## SHORT TASK
In the entries below, identify every line that contains the string "obcym" and copy each of those lines in full.

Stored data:

──────

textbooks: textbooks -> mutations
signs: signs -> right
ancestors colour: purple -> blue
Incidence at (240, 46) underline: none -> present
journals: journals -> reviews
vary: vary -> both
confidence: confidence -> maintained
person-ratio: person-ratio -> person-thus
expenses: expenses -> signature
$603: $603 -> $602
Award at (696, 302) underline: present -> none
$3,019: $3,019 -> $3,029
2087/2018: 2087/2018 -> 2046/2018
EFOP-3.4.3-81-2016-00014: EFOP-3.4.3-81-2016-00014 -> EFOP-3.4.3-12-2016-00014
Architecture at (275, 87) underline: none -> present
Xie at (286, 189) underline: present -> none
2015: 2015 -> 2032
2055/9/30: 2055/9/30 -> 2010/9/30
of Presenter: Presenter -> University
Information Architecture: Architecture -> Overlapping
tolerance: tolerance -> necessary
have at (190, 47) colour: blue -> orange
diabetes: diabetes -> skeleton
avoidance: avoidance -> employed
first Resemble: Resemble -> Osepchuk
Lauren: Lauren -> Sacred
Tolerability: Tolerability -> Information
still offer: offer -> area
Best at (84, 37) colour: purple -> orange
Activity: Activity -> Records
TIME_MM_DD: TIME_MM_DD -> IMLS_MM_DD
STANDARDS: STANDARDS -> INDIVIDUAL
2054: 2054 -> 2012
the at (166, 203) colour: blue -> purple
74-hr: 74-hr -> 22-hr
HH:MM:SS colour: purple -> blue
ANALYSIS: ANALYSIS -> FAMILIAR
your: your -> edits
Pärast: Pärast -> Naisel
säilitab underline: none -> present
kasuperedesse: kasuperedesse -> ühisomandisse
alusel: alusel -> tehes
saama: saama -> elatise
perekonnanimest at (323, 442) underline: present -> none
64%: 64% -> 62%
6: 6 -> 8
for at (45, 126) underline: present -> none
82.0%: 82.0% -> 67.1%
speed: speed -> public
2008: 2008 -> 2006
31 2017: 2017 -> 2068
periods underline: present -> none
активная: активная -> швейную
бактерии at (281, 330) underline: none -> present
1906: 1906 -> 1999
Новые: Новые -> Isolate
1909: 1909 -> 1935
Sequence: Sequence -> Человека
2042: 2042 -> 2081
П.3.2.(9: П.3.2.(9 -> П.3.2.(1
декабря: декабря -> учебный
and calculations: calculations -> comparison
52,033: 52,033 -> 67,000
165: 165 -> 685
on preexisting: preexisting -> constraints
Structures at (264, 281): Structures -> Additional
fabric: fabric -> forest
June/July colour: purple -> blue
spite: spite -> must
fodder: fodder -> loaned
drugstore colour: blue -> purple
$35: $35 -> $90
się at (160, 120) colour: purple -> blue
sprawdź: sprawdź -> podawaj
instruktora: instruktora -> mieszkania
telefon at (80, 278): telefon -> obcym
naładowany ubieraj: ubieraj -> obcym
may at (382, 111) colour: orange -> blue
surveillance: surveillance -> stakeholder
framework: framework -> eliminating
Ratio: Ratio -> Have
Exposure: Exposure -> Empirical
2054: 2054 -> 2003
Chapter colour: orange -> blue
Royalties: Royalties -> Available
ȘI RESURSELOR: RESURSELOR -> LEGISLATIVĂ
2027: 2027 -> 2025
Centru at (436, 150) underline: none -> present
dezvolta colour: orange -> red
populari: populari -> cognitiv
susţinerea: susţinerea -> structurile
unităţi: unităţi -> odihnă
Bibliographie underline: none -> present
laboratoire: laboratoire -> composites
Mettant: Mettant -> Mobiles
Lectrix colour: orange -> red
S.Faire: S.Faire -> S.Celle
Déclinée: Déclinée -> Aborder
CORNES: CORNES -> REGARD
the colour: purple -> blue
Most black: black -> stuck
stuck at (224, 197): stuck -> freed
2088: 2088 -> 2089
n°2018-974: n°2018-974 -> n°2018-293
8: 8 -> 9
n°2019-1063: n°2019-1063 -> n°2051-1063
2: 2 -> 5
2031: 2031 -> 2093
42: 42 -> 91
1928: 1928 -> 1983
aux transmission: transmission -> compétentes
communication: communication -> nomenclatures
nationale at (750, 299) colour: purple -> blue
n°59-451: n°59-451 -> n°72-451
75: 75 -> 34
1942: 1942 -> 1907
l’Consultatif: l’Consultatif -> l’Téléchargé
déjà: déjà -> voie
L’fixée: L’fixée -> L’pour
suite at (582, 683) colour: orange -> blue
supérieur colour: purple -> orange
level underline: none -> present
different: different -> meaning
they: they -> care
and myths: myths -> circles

──────

## ANSWER TO THE EXERCISE
telefon at (80, 278): telefon -> obcym
naładowany ubieraj: ubieraj -> obcym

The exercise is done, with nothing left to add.